Records to use below:

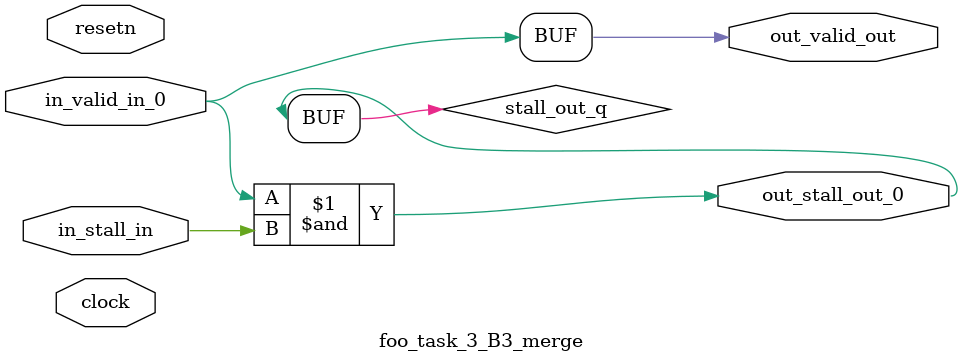
<source format=sv>



(* altera_attribute = "-name AUTO_SHIFT_REGISTER_RECOGNITION OFF; -name MESSAGE_DISABLE 10036; -name MESSAGE_DISABLE 10037; -name MESSAGE_DISABLE 14130; -name MESSAGE_DISABLE 14320; -name MESSAGE_DISABLE 15400; -name MESSAGE_DISABLE 14130; -name MESSAGE_DISABLE 10036; -name MESSAGE_DISABLE 12020; -name MESSAGE_DISABLE 12030; -name MESSAGE_DISABLE 12010; -name MESSAGE_DISABLE 12110; -name MESSAGE_DISABLE 14320; -name MESSAGE_DISABLE 13410; -name MESSAGE_DISABLE 113007; -name MESSAGE_DISABLE 10958" *)
module foo_task_3_B3_merge (
    input wire [0:0] in_stall_in,
    input wire [0:0] in_valid_in_0,
    output wire [0:0] out_stall_out_0,
    output wire [0:0] out_valid_out,
    input wire clock,
    input wire resetn
    );

    wire [0:0] stall_out_q;


    // stall_out(LOGICAL,6)
    assign stall_out_q = in_valid_in_0 & in_stall_in;

    // out_stall_out_0(GPOUT,4)
    assign out_stall_out_0 = stall_out_q;

    // out_valid_out(GPOUT,5)
    assign out_valid_out = in_valid_in_0;

endmodule

</source>
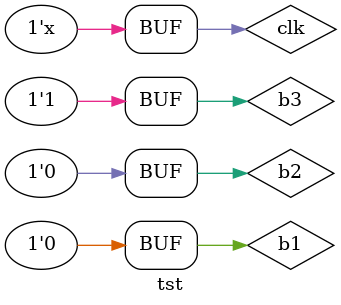
<source format=v>
`timescale 1ns / 1ps


module tst;

	// Inputs
	reg b1;
	reg b2;
	reg b3;
	reg clk;

	// Outputs
	wire eb1;
	wire eb2;
	wire ebs;
	wire [3:0] rest;

	// Instantiate the Unit Under Test (UUT)
	automat uut (
		.b1(b1), 
		.b2(b2), 
		.b3(b3), 
		.eb1(eb1), 
		.eb2(eb2), 
		.ebs(ebs), 
		.clk(clk), 
		.rest(rest)
	);

	initial begin
		// Initialize Inputs
		b1 = 0;
		b2 = 0;
		b3 = 0;
		clk = 0;

		// Wait 100 ns for global reset to finish
		#100;
        
		// Add stimulus here
		b3 = 1;
	end
      always #20 clk = ~clk;
endmodule


</source>
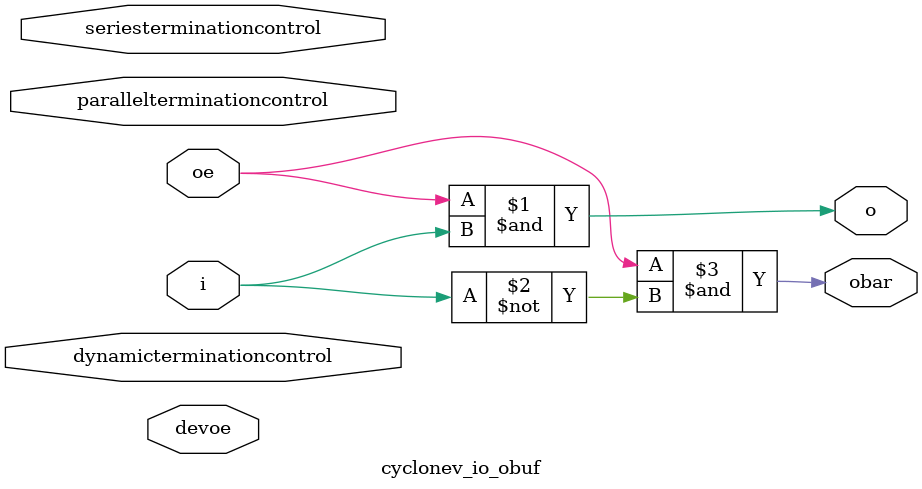
<source format=v>
module cyclonev_io_ibuf(	// file.cleaned.mlir:2:3
  input  i,	// file.cleaned.mlir:2:34
         dynamicterminationcontrol,	// file.cleaned.mlir:2:46
         ibar,	// file.cleaned.mlir:2:82
  output o	// file.cleaned.mlir:2:98
);

  assign o = i;	// file.cleaned.mlir:3:5
endmodule

module cyclonev_io_obuf(	// file.cleaned.mlir:5:3
  input         i,	// file.cleaned.mlir:5:34
                oe,	// file.cleaned.mlir:5:46
                dynamicterminationcontrol,	// file.cleaned.mlir:5:59
  input  [15:0] parallelterminationcontrol,	// file.cleaned.mlir:5:95
                seriesterminationcontrol,	// file.cleaned.mlir:5:133
  input         devoe,	// file.cleaned.mlir:5:169
  output        o,	// file.cleaned.mlir:5:186
                obar	// file.cleaned.mlir:5:198
);

  assign o = oe & i;	// file.cleaned.mlir:7:10, :10:5
  assign obar = oe & ~i;	// file.cleaned.mlir:8:10, :9:10, :10:5
endmodule


</source>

End of Records to use.

**Requirement:** Transcribe the records verbatim and omit the images.

**Answer space:**
<source format=sv>



(* altera_attribute = "-name AUTO_SHIFT_REGISTER_RECOGNITION OFF; -name MESSAGE_DISABLE 10036; -name MESSAGE_DISABLE 10037; -name MESSAGE_DISABLE 14130; -name MESSAGE_DISABLE 14320; -name MESSAGE_DISABLE 15400; -name MESSAGE_DISABLE 14130; -name MESSAGE_DISABLE 10036; -name MESSAGE_DISABLE 12020; -name MESSAGE_DISABLE 12030; -name MESSAGE_DISABLE 12010; -name MESSAGE_DISABLE 12110; -name MESSAGE_DISABLE 14320; -name MESSAGE_DISABLE 13410; -name MESSAGE_DISABLE 113007; -name MESSAGE_DISABLE 10958" *)
module foo_task_3_B3_merge (
    input wire [0:0] in_stall_in,
    input wire [0:0] in_valid_in_0,
    output wire [0:0] out_stall_out_0,
    output wire [0:0] out_valid_out,
    input wire clock,
    input wire resetn
    );

    wire [0:0] stall_out_q;


    // stall_out(LOGICAL,6)
    assign stall_out_q = in_valid_in_0 & in_stall_in;

    // out_stall_out_0(GPOUT,4)
    assign out_stall_out_0 = stall_out_q;

    // out_valid_out(GPOUT,5)
    assign out_valid_out = in_valid_in_0;

endmodule

</source>
<source format=v>
`timescale 1ns / 1ps


module tst;

	// Inputs
	reg b1;
	reg b2;
	reg b3;
	reg clk;

	// Outputs
	wire eb1;
	wire eb2;
	wire ebs;
	wire [3:0] rest;

	// Instantiate the Unit Under Test (UUT)
	automat uut (
		.b1(b1), 
		.b2(b2), 
		.b3(b3), 
		.eb1(eb1), 
		.eb2(eb2), 
		.ebs(ebs), 
		.clk(clk), 
		.rest(rest)
	);

	initial begin
		// Initialize Inputs
		b1 = 0;
		b2 = 0;
		b3 = 0;
		clk = 0;

		// Wait 100 ns for global reset to finish
		#100;
        
		// Add stimulus here
		b3 = 1;
	end
      always #20 clk = ~clk;
endmodule


</source>
<source format=v>
module cyclonev_io_ibuf(	// file.cleaned.mlir:2:3
  input  i,	// file.cleaned.mlir:2:34
         dynamicterminationcontrol,	// file.cleaned.mlir:2:46
         ibar,	// file.cleaned.mlir:2:82
  output o	// file.cleaned.mlir:2:98
);

  assign o = i;	// file.cleaned.mlir:3:5
endmodule

module cyclonev_io_obuf(	// file.cleaned.mlir:5:3
  input         i,	// file.cleaned.mlir:5:34
                oe,	// file.cleaned.mlir:5:46
                dynamicterminationcontrol,	// file.cleaned.mlir:5:59
  input  [15:0] parallelterminationcontrol,	// file.cleaned.mlir:5:95
                seriesterminationcontrol,	// file.cleaned.mlir:5:133
  input         devoe,	// file.cleaned.mlir:5:169
  output        o,	// file.cleaned.mlir:5:186
                obar	// file.cleaned.mlir:5:198
);

  assign o = oe & i;	// file.cleaned.mlir:7:10, :10:5
  assign obar = oe & ~i;	// file.cleaned.mlir:8:10, :9:10, :10:5
endmodule


</source>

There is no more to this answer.